Challenges:
**1)** According to the article on 1950s drycleaning brochures, which organization issued the brochures?
**2)** Carry the article on 1950s drycleaning brochures forward from its final sentence.

Page text:

Your Cleaner Is Your Clothes’ Best Friend

It’s not the heat… It’s the humidity?

I recently ran across a small collection of consumer brochures from the National Institute of Drycleaning, each dating between 1949 and 1959.  They are interesting because of the information about 1950s fabrics that is contained in them.

Today’s fabrics are often blends of natural and man-made fibers and are designed to control issues such as humidity and wrinkling.  But in the 1950s synthetic fibers were still new, and were often unpredictable.  Enter the local dry cleaner, there to solve all the problems of modern textiles.

You’ll prize your bright red clothing more “because colors do not fade in drycleaning!”  And you’ll be “happy and gay with your bias cut… until a shower or cleaning brings your skirt up!”  Luckily, “your drycleaner may be able to stretch it back to shape.”

“Drycleaning results in the least degree of change in the original size and measurement.”  *This change depends upon fabric construction, naturally.

Chiffon may be for the soft look, but the brochure got very technical in its explanation of how the fabric was made.  And contrary to what some people might have believed, chiffon was explained to be a weave, not a fiber.

Data rows:
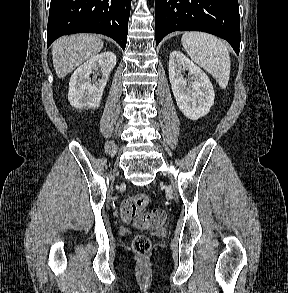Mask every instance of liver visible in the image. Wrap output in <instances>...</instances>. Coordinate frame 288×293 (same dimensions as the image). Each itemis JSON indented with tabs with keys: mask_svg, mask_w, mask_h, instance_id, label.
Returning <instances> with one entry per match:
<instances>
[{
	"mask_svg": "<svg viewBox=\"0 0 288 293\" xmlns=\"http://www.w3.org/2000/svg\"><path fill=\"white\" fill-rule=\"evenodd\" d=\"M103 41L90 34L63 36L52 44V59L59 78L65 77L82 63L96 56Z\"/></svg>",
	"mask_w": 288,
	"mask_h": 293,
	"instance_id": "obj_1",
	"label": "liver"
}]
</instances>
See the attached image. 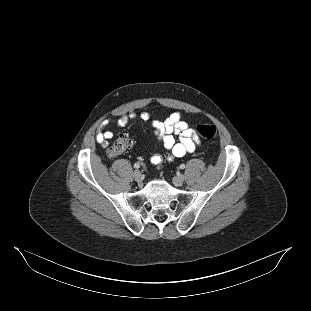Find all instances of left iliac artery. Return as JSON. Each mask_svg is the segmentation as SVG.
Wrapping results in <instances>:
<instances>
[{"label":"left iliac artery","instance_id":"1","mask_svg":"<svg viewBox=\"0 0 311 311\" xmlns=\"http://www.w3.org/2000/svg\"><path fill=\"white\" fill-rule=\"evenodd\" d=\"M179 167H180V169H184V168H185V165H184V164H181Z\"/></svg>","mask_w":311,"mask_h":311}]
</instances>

Answers to each task:
**1)** The National Institute of Drycleaning.

**2)**
By the 1950s metallic fabrics had been around for a very long time, but their care must have still been confusing to consumers.  The brochure suggests that one play it safe and take metallic fabrics to a drycleaner.

Before care instructions were sewn into clothing, many garments came with hang tags that contained care directions.  This brochure on jersey knits reminded consumers to save the hang tags.

And finally, consumers were reminded not to take chances with pigment printed fabrics.

Because the brochures were numbered, I know there were at least sixty-three of them written and published.  Most are credited to Dr. Dorothy Siegert Lyle of the Consumer Education Division. Dr. Lyle had been a professor of home economics at Ohio State.  In 1947 she was employed by the National Institute of Drycleaning, where she developed this series of pamphlets which were distributed to home ec students and to consumers by way of department stores.  Dr. Lyle also wrote several books on textiles and clothing.

11 Comments

Filed under Proper Clothing

11 responses to “Your Cleaner Is Your Clothes’ Best Friend

  1. What interesting brochures…I only wish dry cleaners today still new how to handle these great fabrics. A dry cleaner who knows how to care and handle vintage is sure hard to run across these days!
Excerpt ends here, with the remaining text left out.